İstanbul’da patlayan bombaların yol açtığı büyük bir katliam... Türkiye’yi derinden sarsan bir suikast... Ve arkasından ordunun Kuzey Irak’a müdahalesi...
Bu bir plan değil.
Sadece bir senaryo...
Washington’daki bir düşünce kuruluşunda yazılıyor ve tartışılmasına Türkiye’den asker kişiler de katılıyor.
Olabilir.
Ben heyecanlanmadım.
Her şeyden önce düşünce kuruluşlarının varlık nedeni budur.

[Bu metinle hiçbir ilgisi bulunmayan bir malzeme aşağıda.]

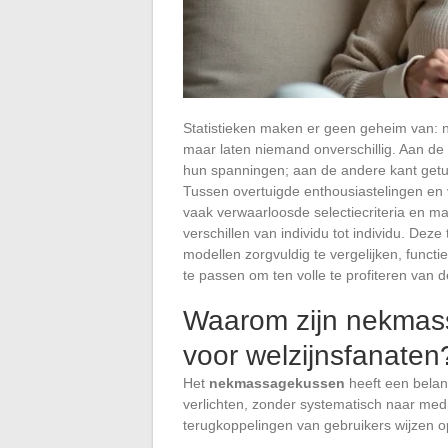
Statistieken maken er geen geheim van: 
maar laten niemand onverschillig. Aan de 
hun spanningen; aan de andere kant get
Tussen overtuigde enthousiastelingen en 
vaak verwaarloosde selectiecriteria en m
verschillen van individu tot individu. Dez
modellen zorgvuldig te vergelijken, funct
te passen om ten volle te profiteren van
Waarom zijn nekmass
voor welzijnsfanaten
Het
nekmassagekussen
heeft een belan
verlichten, zonder systematisch naar me
terugkoppelingen van gebruikers wijzen op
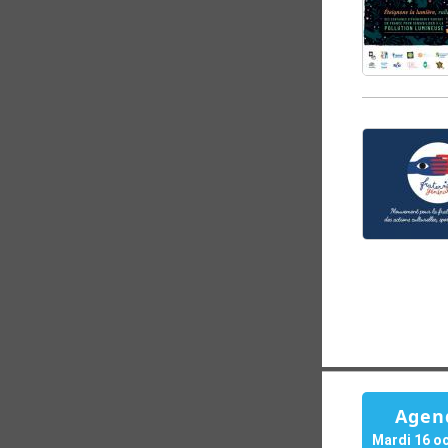
Agen
Mardi 16 o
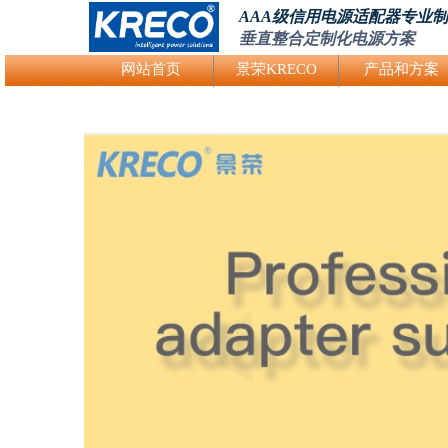
AAA级信用电源适配器专业
垂直整合定制化电源方案
Logo Picture
网站首页
景荣KRECO
产品和方案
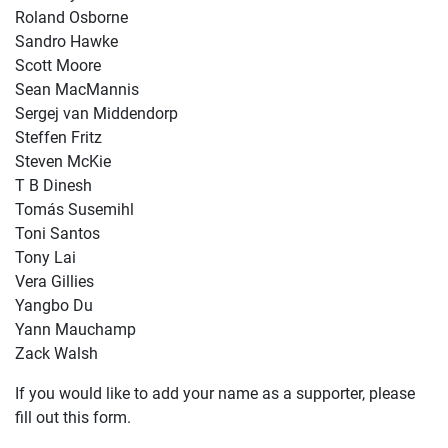
Roland Osborne
Sandro Hawke
Scott Moore
Sean MacMannis
Sergej van Middendorp
Steffen Fritz
Steven McKie
T B Dinesh
Tomás Susemihl
Toni Santos
Tony Lai
Vera Gillies
Yangbo Du
Yann Mauchamp
Zack Walsh
If you would like to add your name as a supporter, please
fill out this form.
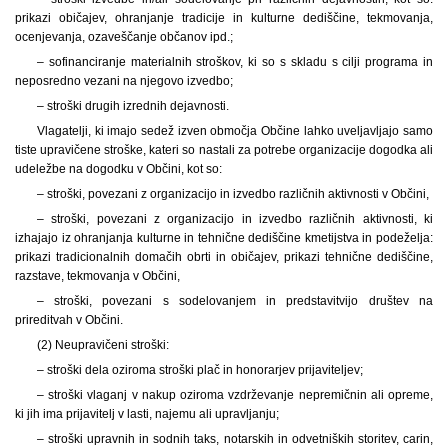
prikazi običajev, ohranjanje tradicije in kulturne dediščine, tekmovanja,
ocenjevanja, ozaveščanje občanov ipd.;
– sofinanciranje materialnih stroškov, ki so s skladu s cilji programa in
neposredno vezani na njegovo izvedbo;
– stroški drugih izrednih dejavnosti.
Vlagatelji, ki imajo sedež izven območja Občine lahko uveljavljajo samo
tiste upravičene stroške, kateri so nastali za potrebe organizacije dogodka ali
udeležbe na dogodku v Občini, kot so:
– stroški, povezani z organizacijo in izvedbo različnih aktivnosti v Občini,
– stroški, povezani z organizacijo in izvedbo različnih aktivnosti, ki
izhajajo iz ohranjanja kulturne in tehnične dediščine kmetijstva in podeželja:
prikazi tradicionalnih domačih obrti in običajev, prikazi tehnične dediščine,
razstave, tekmovanja v Občini,
– stroški, povezani s sodelovanjem in predstavitvijo društev na
prireditvah v Občini.
(2) Neupravičeni stroški:
– stroški dela oziroma stroški plač in honorarjev prijaviteljev;
– stroški vlaganj v nakup oziroma vzdrževanje nepremičnin ali opreme,
ki jih ima prijavitelj v lasti, najemu ali upravljanju;
– stroški upravnih in sodnih taks, notarskih in odvetniških storitev, carin,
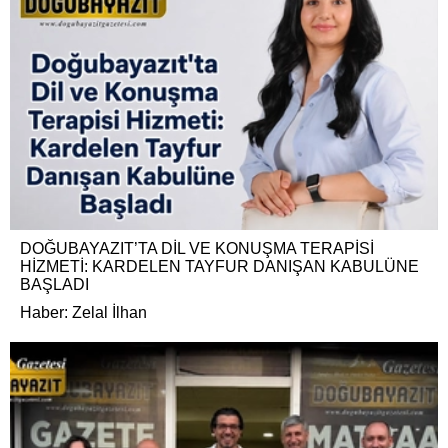
DOĞUBAYAZIT’TA DİL VE KONUŞMA TERAPİSİ
HİZMETİ: KARDELEN TAYFUR DANIŞAN KABULÜNE
BAŞLADI
Haber: Zelal İlhan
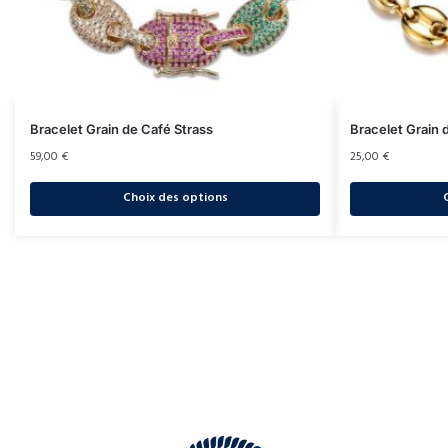
Bracelet Grain de Café Strass
Bracelet Grain
59,00
€
25,00
€
Choix des options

Farklı görüşler yarıştırılır; değişik fikirler üretilir; beyin fırtınaları yapılır; ve her türlü aykırı düşüncenin özgürce ifade edildiği arama konferansları düzenlenir bu ‘düşünce fabrikaları’nda...
Bazen ölçü kaçabilir.
Densizlikler olabilir.
Ancak, İngilizcesi think-tank olan bu kuruluşlar öncelikle düşünce üretimi için, düşünce egzersizi için vardır.
Ben de yurtiçinde ve dışında, Washington dahil kapalı kapılar arkasında yapılan böyle birçok toplantıya katıldım.
Yararlandıklarım, çok şey öğrendiklerim de oldu. Keçiboynuzu gibi zaman israfı halinde geçen toplantılara da tanıklık ettim.
Bir nokta daha var.
Washington’da, Hudson Enstitüsü’ndeki bu beyin fırtınası, beni bir başka açıdan daha heyecanlandırmadı.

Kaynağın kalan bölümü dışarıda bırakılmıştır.